*** Input records Section Begins ***

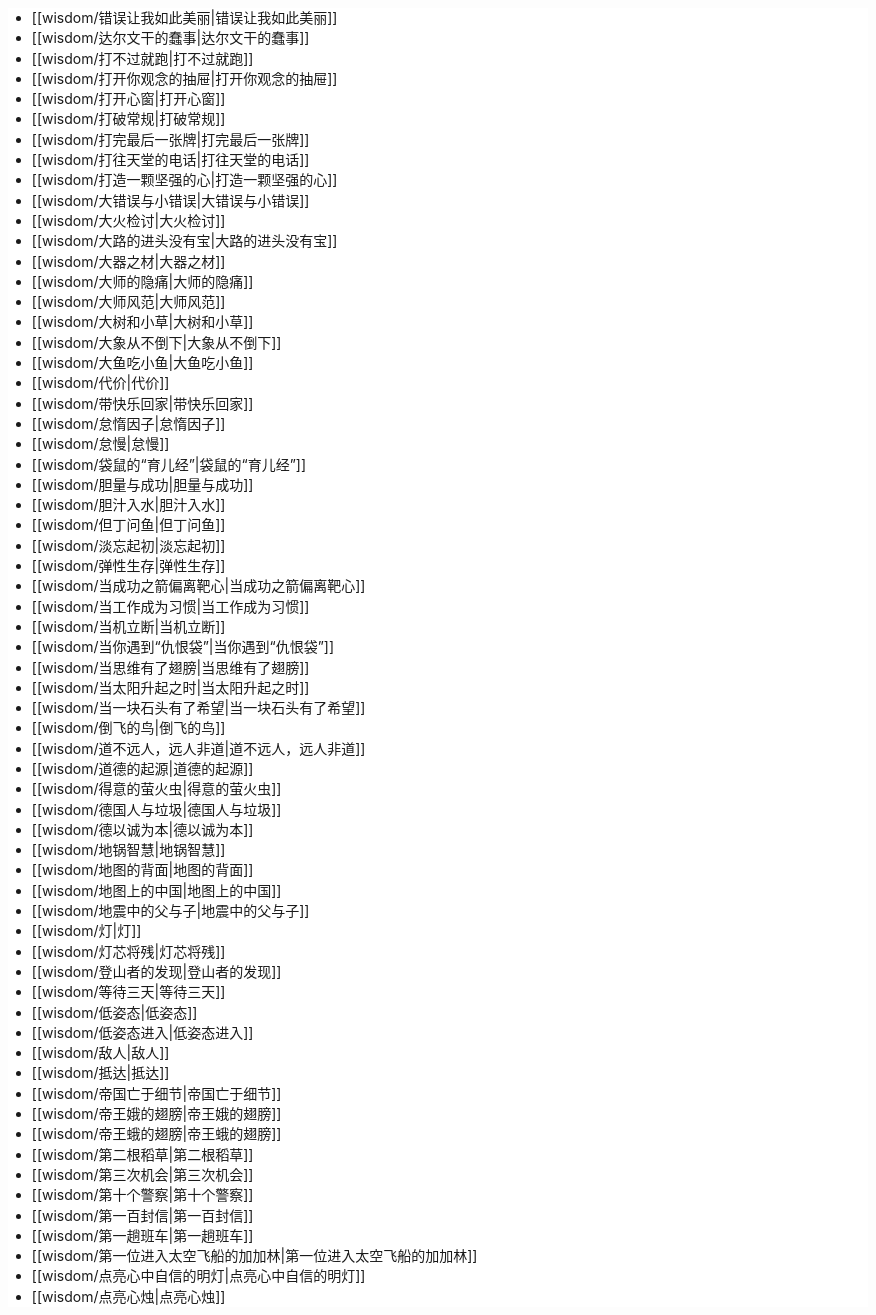 - [[wisdom/错误让我如此美丽|错误让我如此美丽]]
- [[wisdom/达尔文干的蠢事|达尔文干的蠢事]]
- [[wisdom/打不过就跑|打不过就跑]]
- [[wisdom/打开你观念的抽屉|打开你观念的抽屉]]
- [[wisdom/打开心窗|打开心窗]]
- [[wisdom/打破常规|打破常规]]
- [[wisdom/打完最后一张牌|打完最后一张牌]]
- [[wisdom/打往天堂的电话|打往天堂的电话]]
- [[wisdom/打造一颗坚强的心|打造一颗坚强的心]]
- [[wisdom/大错误与小错误|大错误与小错误]]
- [[wisdom/大火检讨|大火检讨]]
- [[wisdom/大路的进头没有宝|大路的进头没有宝]]
- [[wisdom/大器之材|大器之材]]
- [[wisdom/大师的隐痛|大师的隐痛]]
- [[wisdom/大师风范|大师风范]]
- [[wisdom/大树和小草|大树和小草]]
- [[wisdom/大象从不倒下|大象从不倒下]]
- [[wisdom/大鱼吃小鱼|大鱼吃小鱼]]
- [[wisdom/代价|代价]]
- [[wisdom/带快乐回家|带快乐回家]]
- [[wisdom/怠惰因子|怠惰因子]]
- [[wisdom/怠慢|怠慢]]
- [[wisdom/袋鼠的“育儿经”|袋鼠的“育儿经”]]
- [[wisdom/胆量与成功|胆量与成功]]
- [[wisdom/胆汁入水|胆汁入水]]
- [[wisdom/但丁问鱼|但丁问鱼]]
- [[wisdom/淡忘起初|淡忘起初]]
- [[wisdom/弹性生存|弹性生存]]
- [[wisdom/当成功之箭偏离靶心|当成功之箭偏离靶心]]
- [[wisdom/当工作成为习惯|当工作成为习惯]]
- [[wisdom/当机立断|当机立断]]
- [[wisdom/当你遇到“仇恨袋”|当你遇到“仇恨袋”]]
- [[wisdom/当思维有了翅膀|当思维有了翅膀]]
- [[wisdom/当太阳升起之时|当太阳升起之时]]
- [[wisdom/当一块石头有了希望|当一块石头有了希望]]
- [[wisdom/倒飞的鸟|倒飞的鸟]]
- [[wisdom/道不远人，远人非道|道不远人，远人非道]]
- [[wisdom/道德的起源|道德的起源]]
- [[wisdom/得意的萤火虫|得意的萤火虫]]
- [[wisdom/德国人与垃圾|德国人与垃圾]]
- [[wisdom/德以诚为本|德以诚为本]]
- [[wisdom/地锅智慧|地锅智慧]]
- [[wisdom/地图的背面|地图的背面]]
- [[wisdom/地图上的中国|地图上的中国]]
- [[wisdom/地震中的父与子|地震中的父与子]]
- [[wisdom/灯|灯]]
- [[wisdom/灯芯将残|灯芯将残]]
- [[wisdom/登山者的发现|登山者的发现]]
- [[wisdom/等待三天|等待三天]]
- [[wisdom/低姿态|低姿态]]
- [[wisdom/低姿态进入|低姿态进入]]
- [[wisdom/敌人|敌人]]
- [[wisdom/抵达|抵达]]
- [[wisdom/帝国亡于细节|帝国亡于细节]]
- [[wisdom/帝王娥的翅膀|帝王娥的翅膀]]
- [[wisdom/帝王蛾的翅膀|帝王蛾的翅膀]]
- [[wisdom/第二根稻草|第二根稻草]]
- [[wisdom/第三次机会|第三次机会]]
- [[wisdom/第十个警察|第十个警察]]
- [[wisdom/第一百封信|第一百封信]]
- [[wisdom/第一趟班车|第一趟班车]]
- [[wisdom/第一位进入太空飞船的加加林|第一位进入太空飞船的加加林]]
- [[wisdom/点亮心中自信的明灯|点亮心中自信的明灯]]
- [[wisdom/点亮心烛|点亮心烛]]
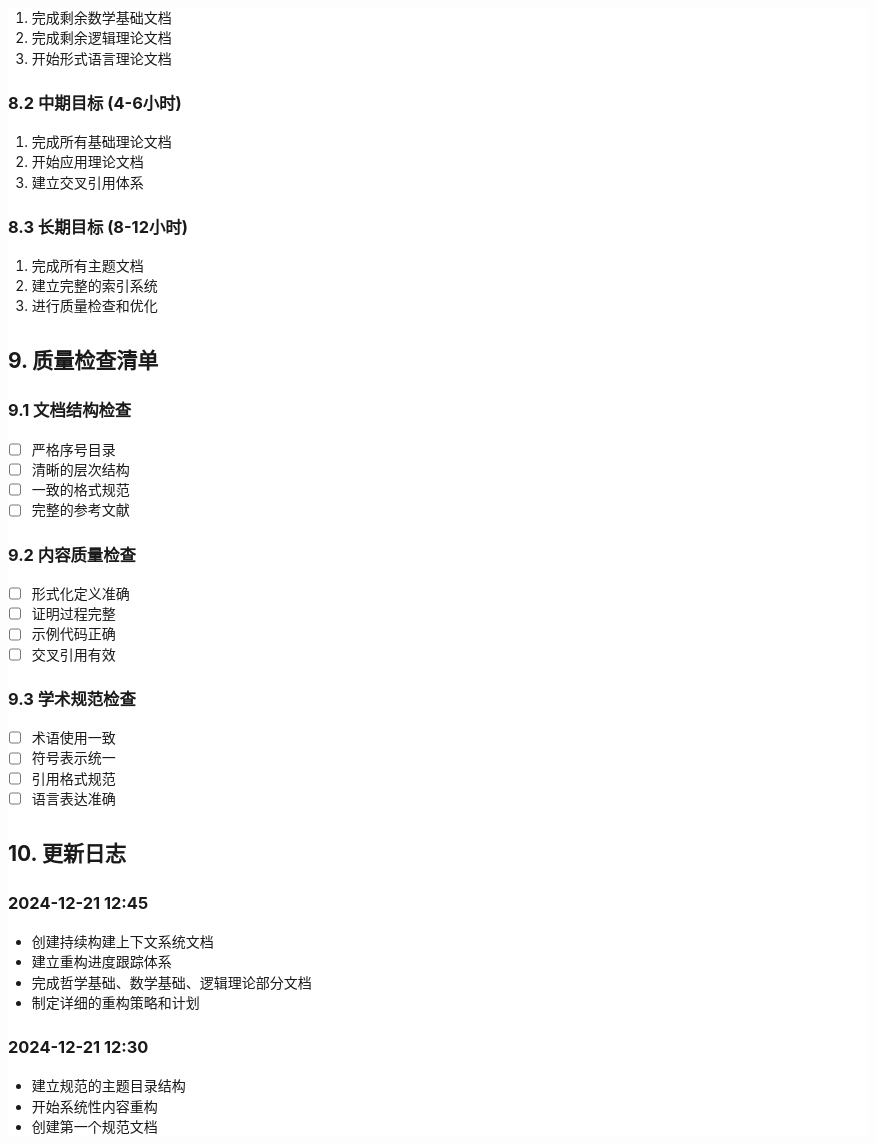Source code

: 1. 完成剩余数学基础文档
2. 完成剩余逻辑理论文档
3. 开始形式语言理论文档

### 8.2 中期目标 (4-6小时)

1. 完成所有基础理论文档
2. 开始应用理论文档
3. 建立交叉引用体系

### 8.3 长期目标 (8-12小时)

1. 完成所有主题文档
2. 建立完整的索引系统
3. 进行质量检查和优化

## 9. 质量检查清单

### 9.1 文档结构检查

- [ ] 严格序号目录
- [ ] 清晰的层次结构
- [ ] 一致的格式规范
- [ ] 完整的参考文献

### 9.2 内容质量检查

- [ ] 形式化定义准确
- [ ] 证明过程完整
- [ ] 示例代码正确
- [ ] 交叉引用有效

### 9.3 学术规范检查

- [ ] 术语使用一致
- [ ] 符号表示统一
- [ ] 引用格式规范
- [ ] 语言表达准确

## 10. 更新日志

### 2024-12-21 12:45

- 创建持续构建上下文系统文档
- 建立重构进度跟踪体系
- 完成哲学基础、数学基础、逻辑理论部分文档
- 制定详细的重构策略和计划

### 2024-12-21 12:30

- 建立规范的主题目录结构
- 开始系统性内容重构
- 创建第一个规范文档
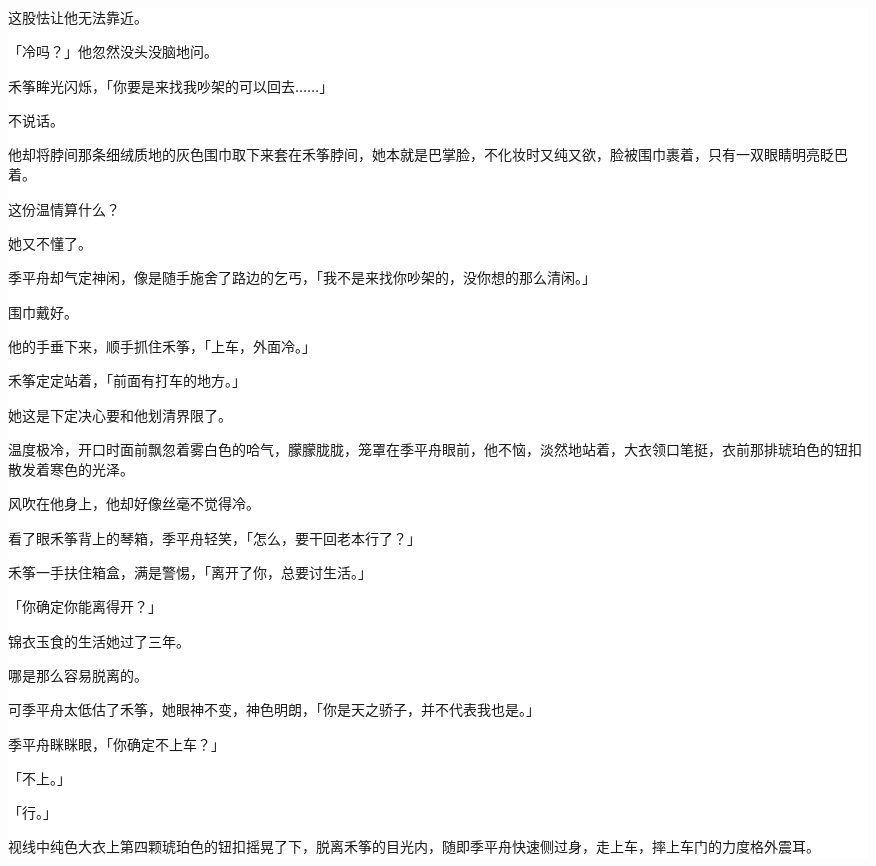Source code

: 
这股怯让他无法靠近。


「冷吗？」他忽然没头没脑地问。


禾筝眸光闪烁，「你要是来找我吵架的可以回去……」


不说话。


他却将脖间那条细绒质地的灰色围巾取下来套在禾筝脖间，她本就是巴掌脸，不化妆时又纯又欲，脸被围巾裹着，只有一双眼睛明亮眨巴着。


这份温情算什么？


她又不懂了。


季平舟却气定神闲，像是随手施舍了路边的乞丐，「我不是来找你吵架的，没你想的那么清闲。」


围巾戴好。


他的手垂下来，顺手抓住禾筝，「上车，外面冷。」


禾筝定定站着，「前面有打车的地方。」


她这是下定决心要和他划清界限了。


温度极冷，开口时面前飘忽着雾白色的哈气，朦朦胧胧，笼罩在季平舟眼前，他不恼，淡然地站着，大衣领口笔挺，衣前那排琥珀色的钮扣散发着寒色的光泽。


风吹在他身上，他却好像丝毫不觉得冷。


看了眼禾筝背上的琴箱，季平舟轻笑，「怎么，要干回老本行了？」


禾筝一手扶住箱盒，满是警惕，「离开了你，总要讨生活。」


「你确定你能离得开？」


锦衣玉食的生活她过了三年。


哪是那么容易脱离的。


可季平舟太低估了禾筝，她眼神不变，神色明朗，「你是天之骄子，并不代表我也是。」


季平舟眯眯眼，「你确定不上车？」


「不上。」


「行。」


视线中纯色大衣上第四颗琥珀色的钮扣摇晃了下，脱离禾筝的目光内，随即季平舟快速侧过身，走上车，摔上车门的力度格外震耳。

*** Input records Section Ends ***

Copy all of the lines above word for word, and leave out the pictures.

 - [[wisdom/错误让我如此美丽|错误让我如此美丽]]
- [[wisdom/达尔文干的蠢事|达尔文干的蠢事]]
- [[wisdom/打不过就跑|打不过就跑]]
- [[wisdom/打开你观念的抽屉|打开你观念的抽屉]]
- [[wisdom/打开心窗|打开心窗]]
- [[wisdom/打破常规|打破常规]]
- [[wisdom/打完最后一张牌|打完最后一张牌]]
- [[wisdom/打往天堂的电话|打往天堂的电话]]
- [[wisdom/打造一颗坚强的心|打造一颗坚强的心]]
- [[wisdom/大错误与小错误|大错误与小错误]]
- [[wisdom/大火检讨|大火检讨]]
- [[wisdom/大路的进头没有宝|大路的进头没有宝]]
- [[wisdom/大器之材|大器之材]]
- [[wisdom/大师的隐痛|大师的隐痛]]
- [[wisdom/大师风范|大师风范]]
- [[wisdom/大树和小草|大树和小草]]
- [[wisdom/大象从不倒下|大象从不倒下]]
- [[wisdom/大鱼吃小鱼|大鱼吃小鱼]]
- [[wisdom/代价|代价]]
- [[wisdom/带快乐回家|带快乐回家]]
- [[wisdom/怠惰因子|怠惰因子]]
- [[wisdom/怠慢|怠慢]]
- [[wisdom/袋鼠的“育儿经”|袋鼠的“育儿经”]]
- [[wisdom/胆量与成功|胆量与成功]]
- [[wisdom/胆汁入水|胆汁入水]]
- [[wisdom/但丁问鱼|但丁问鱼]]
- [[wisdom/淡忘起初|淡忘起初]]
- [[wisdom/弹性生存|弹性生存]]
- [[wisdom/当成功之箭偏离靶心|当成功之箭偏离靶心]]
- [[wisdom/当工作成为习惯|当工作成为习惯]]
- [[wisdom/当机立断|当机立断]]
- [[wisdom/当你遇到“仇恨袋”|当你遇到“仇恨袋”]]
- [[wisdom/当思维有了翅膀|当思维有了翅膀]]
- [[wisdom/当太阳升起之时|当太阳升起之时]]
- [[wisdom/当一块石头有了希望|当一块石头有了希望]]
- [[wisdom/倒飞的鸟|倒飞的鸟]]
- [[wisdom/道不远人，远人非道|道不远人，远人非道]]
- [[wisdom/道德的起源|道德的起源]]
- [[wisdom/得意的萤火虫|得意的萤火虫]]
- [[wisdom/德国人与垃圾|德国人与垃圾]]
- [[wisdom/德以诚为本|德以诚为本]]
- [[wisdom/地锅智慧|地锅智慧]]
- [[wisdom/地图的背面|地图的背面]]
- [[wisdom/地图上的中国|地图上的中国]]
- [[wisdom/地震中的父与子|地震中的父与子]]
- [[wisdom/灯|灯]]
- [[wisdom/灯芯将残|灯芯将残]]
- [[wisdom/登山者的发现|登山者的发现]]
- [[wisdom/等待三天|等待三天]]
- [[wisdom/低姿态|低姿态]]
- [[wisdom/低姿态进入|低姿态进入]]
- [[wisdom/敌人|敌人]]
- [[wisdom/抵达|抵达]]
- [[wisdom/帝国亡于细节|帝国亡于细节]]
- [[wisdom/帝王娥的翅膀|帝王娥的翅膀]]
- [[wisdom/帝王蛾的翅膀|帝王蛾的翅膀]]
- [[wisdom/第二根稻草|第二根稻草]]
- [[wisdom/第三次机会|第三次机会]]
- [[wisdom/第十个警察|第十个警察]]
- [[wisdom/第一百封信|第一百封信]]
- [[wisdom/第一趟班车|第一趟班车]]
- [[wisdom/第一位进入太空飞船的加加林|第一位进入太空飞船的加加林]]
- [[wisdom/点亮心中自信的明灯|点亮心中自信的明灯]]
- [[wisdom/点亮心烛|点亮心烛]]
Source code

: 1. 完成剩余数学基础文档
2. 完成剩余逻辑理论文档
3. 开始形式语言理论文档

### 8.2 中期目标 (4-6小时)

1. 完成所有基础理论文档
2. 开始应用理论文档
3. 建立交叉引用体系

### 8.3 长期目标 (8-12小时)

1. 完成所有主题文档
2. 建立完整的索引系统
3. 进行质量检查和优化

## 9. 质量检查清单

### 9.1 文档结构检查

- [ ] 严格序号目录
- [ ] 清晰的层次结构
- [ ] 一致的格式规范
- [ ] 完整的参考文献

### 9.2 内容质量检查

- [ ] 形式化定义准确
- [ ] 证明过程完整
- [ ] 示例代码正确
- [ ] 交叉引用有效

### 9.3 学术规范检查

- [ ] 术语使用一致
- [ ] 符号表示统一
- [ ] 引用格式规范
- [ ] 语言表达准确

## 10. 更新日志

### 2024-12-21 12:45

- 创建持续构建上下文系统文档
- 建立重构进度跟踪体系
- 完成哲学基础、数学基础、逻辑理论部分文档
- 制定详细的重构策略和计划

### 2024-12-21 12:30

- 建立规范的主题目录结构
- 开始系统性内容重构
- 创建第一个规范文档
Source code

: 
这股怯让他无法靠近。


「冷吗？」他忽然没头没脑地问。


禾筝眸光闪烁，「你要是来找我吵架的可以回去……」


不说话。


他却将脖间那条细绒质地的灰色围巾取下来套在禾筝脖间，她本就是巴掌脸，不化妆时又纯又欲，脸被围巾裹着，只有一双眼睛明亮眨巴着。


这份温情算什么？


她又不懂了。


季平舟却气定神闲，像是随手施舍了路边的乞丐，「我不是来找你吵架的，没你想的那么清闲。」


围巾戴好。


他的手垂下来，顺手抓住禾筝，「上车，外面冷。」


禾筝定定站着，「前面有打车的地方。」


她这是下定决心要和他划清界限了。


温度极冷，开口时面前飘忽着雾白色的哈气，朦朦胧胧，笼罩在季平舟眼前，他不恼，淡然地站着，大衣领口笔挺，衣前那排琥珀色的钮扣散发着寒色的光泽。


风吹在他身上，他却好像丝毫不觉得冷。


看了眼禾筝背上的琴箱，季平舟轻笑，「怎么，要干回老本行了？」


禾筝一手扶住箱盒，满是警惕，「离开了你，总要讨生活。」


「你确定你能离得开？」


锦衣玉食的生活她过了三年。


哪是那么容易脱离的。


可季平舟太低估了禾筝，她眼神不变，神色明朗，「你是天之骄子，并不代表我也是。」


季平舟眯眯眼，「你确定不上车？」


「不上。」


「行。」


视线中纯色大衣上第四颗琥珀色的钮扣摇晃了下，脱离禾筝的目光内，随即季平舟快速侧过身，走上车，摔上车门的力度格外震耳。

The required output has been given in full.